Aim of the task
Reproduce every line of text in each item below, word for word.

Top of Task material

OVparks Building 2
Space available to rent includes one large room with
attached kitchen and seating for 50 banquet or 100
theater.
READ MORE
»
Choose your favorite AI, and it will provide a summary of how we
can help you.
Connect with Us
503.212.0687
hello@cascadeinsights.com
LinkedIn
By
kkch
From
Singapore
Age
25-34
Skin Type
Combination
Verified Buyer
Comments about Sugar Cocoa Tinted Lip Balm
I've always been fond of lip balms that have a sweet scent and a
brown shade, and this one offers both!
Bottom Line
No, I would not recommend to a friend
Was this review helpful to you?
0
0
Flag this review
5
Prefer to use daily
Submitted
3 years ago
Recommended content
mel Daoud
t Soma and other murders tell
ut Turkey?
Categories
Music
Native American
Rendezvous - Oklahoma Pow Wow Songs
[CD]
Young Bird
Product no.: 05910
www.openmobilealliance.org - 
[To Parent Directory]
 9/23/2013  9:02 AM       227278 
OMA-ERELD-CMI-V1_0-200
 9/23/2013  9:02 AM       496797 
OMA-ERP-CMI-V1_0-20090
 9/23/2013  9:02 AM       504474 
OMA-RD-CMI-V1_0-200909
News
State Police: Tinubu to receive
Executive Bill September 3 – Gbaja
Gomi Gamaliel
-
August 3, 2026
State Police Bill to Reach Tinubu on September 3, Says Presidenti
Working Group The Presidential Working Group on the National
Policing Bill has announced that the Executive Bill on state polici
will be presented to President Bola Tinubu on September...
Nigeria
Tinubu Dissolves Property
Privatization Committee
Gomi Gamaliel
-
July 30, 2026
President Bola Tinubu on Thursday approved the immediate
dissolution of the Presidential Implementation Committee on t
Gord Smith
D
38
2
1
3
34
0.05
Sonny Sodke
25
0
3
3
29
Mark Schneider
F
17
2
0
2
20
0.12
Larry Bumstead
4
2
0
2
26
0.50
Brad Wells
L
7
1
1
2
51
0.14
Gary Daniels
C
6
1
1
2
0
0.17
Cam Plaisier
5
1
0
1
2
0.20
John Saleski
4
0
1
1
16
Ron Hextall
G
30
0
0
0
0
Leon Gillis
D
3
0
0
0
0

Bottom of Task material

Solution
OVparks Building 2
Space available to rent includes one large room with
attached kitchen and seating for 50 banquet or 100
theater.
READ MORE
»
Choose your favorite AI, and it will provide a summary of how we
can help you.
Connect with Us
503.212.0687
hello@cascadeinsights.com
LinkedIn
By
kkch
From
Singapore
Age
25-34
Skin Type
Combination
Verified Buyer
Comments about Sugar Cocoa Tinted Lip Balm
I've always been fond of lip balms that have a sweet scent and a
brown shade, and this one offers both!
Bottom Line
No, I would not recommend to a friend
Was this review helpful to you?
0
0
Flag this review
5
Prefer to use daily
Submitted
3 years ago
Recommended content
mel Daoud
t Soma and other murders tell
ut Turkey?
Categories
Music
Native American
Rendezvous - Oklahoma Pow Wow Songs
[CD]
Young Bird
Product no.: 05910
www.openmobilealliance.org - 
[To Parent Directory]
 9/23/2013  9:02 AM       227278 
OMA-ERELD-CMI-V1_0-200
 9/23/2013  9:02 AM       496797 
OMA-ERP-CMI-V1_0-20090
 9/23/2013  9:02 AM       504474 
OMA-RD-CMI-V1_0-200909
News
State Police: Tinubu to receive
Executive Bill September 3 – Gbaja
Gomi Gamaliel
-
August 3, 2026
State Police Bill to Reach Tinubu on September 3, Says Presidenti
Working Group The Presidential Working Group on the National
Policing Bill has announced that the Executive Bill on state polici
will be presented to President Bola Tinubu on September...
Nigeria
Tinubu Dissolves Property
Privatization Committee
Gomi Gamaliel
-
July 30, 2026
President Bola Tinubu on Thursday approved the immediate
dissolution of the Presidential Implementation Committee on t
Gord Smith
D
38
2
1
3
34
0.05
Sonny Sodke
25
0
3
3
29
Mark Schneider
F
17
2
0
2
20
0.12
Larry Bumstead
4
2
0
2
26
0.50
Brad Wells
L
7
1
1
2
51
0.14
Gary Daniels
C
6
1
1
2
0
0.17
Cam Plaisier
5
1
0
1
2
0.20
John Saleski
4
0
1
1
16
Ron Hextall
G
30
0
0
0
0
Leon Gillis
D
3
0
0
0
0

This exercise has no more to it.